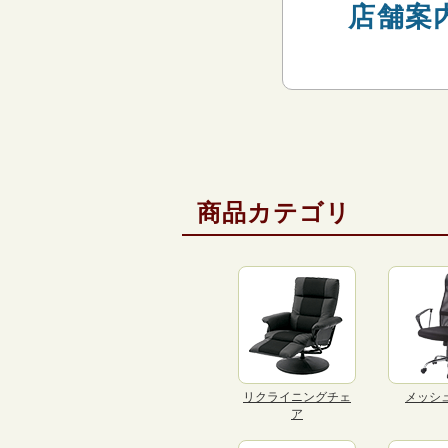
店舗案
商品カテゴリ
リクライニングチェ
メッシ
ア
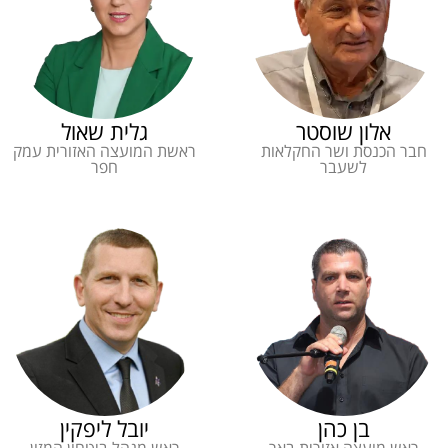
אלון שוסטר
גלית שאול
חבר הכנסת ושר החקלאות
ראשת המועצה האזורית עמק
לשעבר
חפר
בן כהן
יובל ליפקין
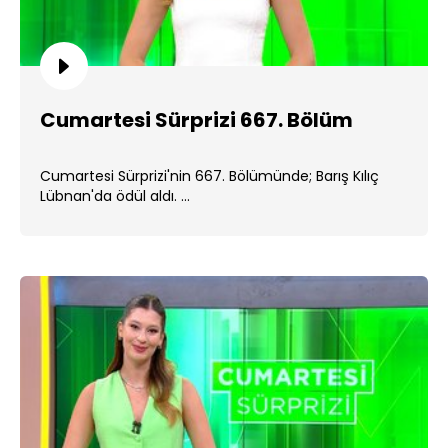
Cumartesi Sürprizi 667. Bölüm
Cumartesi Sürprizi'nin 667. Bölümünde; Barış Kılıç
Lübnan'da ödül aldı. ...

* * *

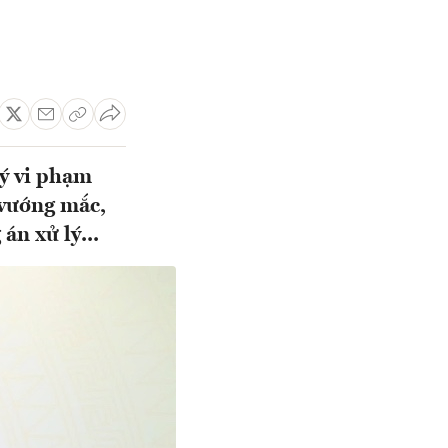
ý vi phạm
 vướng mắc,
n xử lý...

* Exercise requirements *
Among the lines of the preceding listing, count those that contain the string "Cumartesi"; state the count and nothing further.

* Output for this task *
2